Exercise
Which lines mention "Costa"? Show each one from the listing.

Material for this exercise
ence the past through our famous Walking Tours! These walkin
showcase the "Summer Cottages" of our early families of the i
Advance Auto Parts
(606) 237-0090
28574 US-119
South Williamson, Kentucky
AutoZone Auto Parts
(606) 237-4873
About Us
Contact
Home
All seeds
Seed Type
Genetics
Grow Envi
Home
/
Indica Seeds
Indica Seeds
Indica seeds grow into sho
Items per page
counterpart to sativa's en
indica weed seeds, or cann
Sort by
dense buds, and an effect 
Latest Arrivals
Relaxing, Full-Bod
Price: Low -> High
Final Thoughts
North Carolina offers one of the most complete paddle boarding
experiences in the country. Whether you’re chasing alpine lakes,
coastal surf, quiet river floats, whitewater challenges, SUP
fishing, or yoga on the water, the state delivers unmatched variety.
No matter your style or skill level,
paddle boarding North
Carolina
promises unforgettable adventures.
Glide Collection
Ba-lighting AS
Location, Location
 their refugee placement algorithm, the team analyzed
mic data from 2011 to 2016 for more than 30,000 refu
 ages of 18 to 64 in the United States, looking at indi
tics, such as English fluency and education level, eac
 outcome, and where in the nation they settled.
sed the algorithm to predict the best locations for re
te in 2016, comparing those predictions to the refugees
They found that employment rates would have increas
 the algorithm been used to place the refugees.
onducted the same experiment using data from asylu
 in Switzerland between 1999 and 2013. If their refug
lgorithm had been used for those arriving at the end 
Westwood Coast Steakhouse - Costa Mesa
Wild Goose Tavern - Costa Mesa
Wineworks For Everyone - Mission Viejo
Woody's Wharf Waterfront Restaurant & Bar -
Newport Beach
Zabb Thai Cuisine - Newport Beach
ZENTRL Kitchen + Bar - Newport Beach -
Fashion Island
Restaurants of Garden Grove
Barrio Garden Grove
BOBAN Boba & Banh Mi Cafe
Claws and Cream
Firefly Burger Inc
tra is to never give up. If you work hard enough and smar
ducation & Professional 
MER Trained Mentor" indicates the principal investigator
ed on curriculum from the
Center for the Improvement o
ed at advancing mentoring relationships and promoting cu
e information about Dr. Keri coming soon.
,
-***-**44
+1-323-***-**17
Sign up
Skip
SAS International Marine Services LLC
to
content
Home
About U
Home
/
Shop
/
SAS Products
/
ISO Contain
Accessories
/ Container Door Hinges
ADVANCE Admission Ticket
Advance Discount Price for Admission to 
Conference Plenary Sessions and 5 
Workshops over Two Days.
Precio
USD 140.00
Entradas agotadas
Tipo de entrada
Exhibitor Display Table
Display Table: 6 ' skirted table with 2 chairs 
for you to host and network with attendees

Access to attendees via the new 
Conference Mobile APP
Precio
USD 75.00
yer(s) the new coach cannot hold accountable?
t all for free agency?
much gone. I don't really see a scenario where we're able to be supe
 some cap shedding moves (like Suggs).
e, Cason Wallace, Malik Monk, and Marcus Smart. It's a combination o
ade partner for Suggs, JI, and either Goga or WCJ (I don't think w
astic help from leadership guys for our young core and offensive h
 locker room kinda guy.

Solution
Westwood Coast Steakhouse - Costa Mesa
Wild Goose Tavern - Costa Mesa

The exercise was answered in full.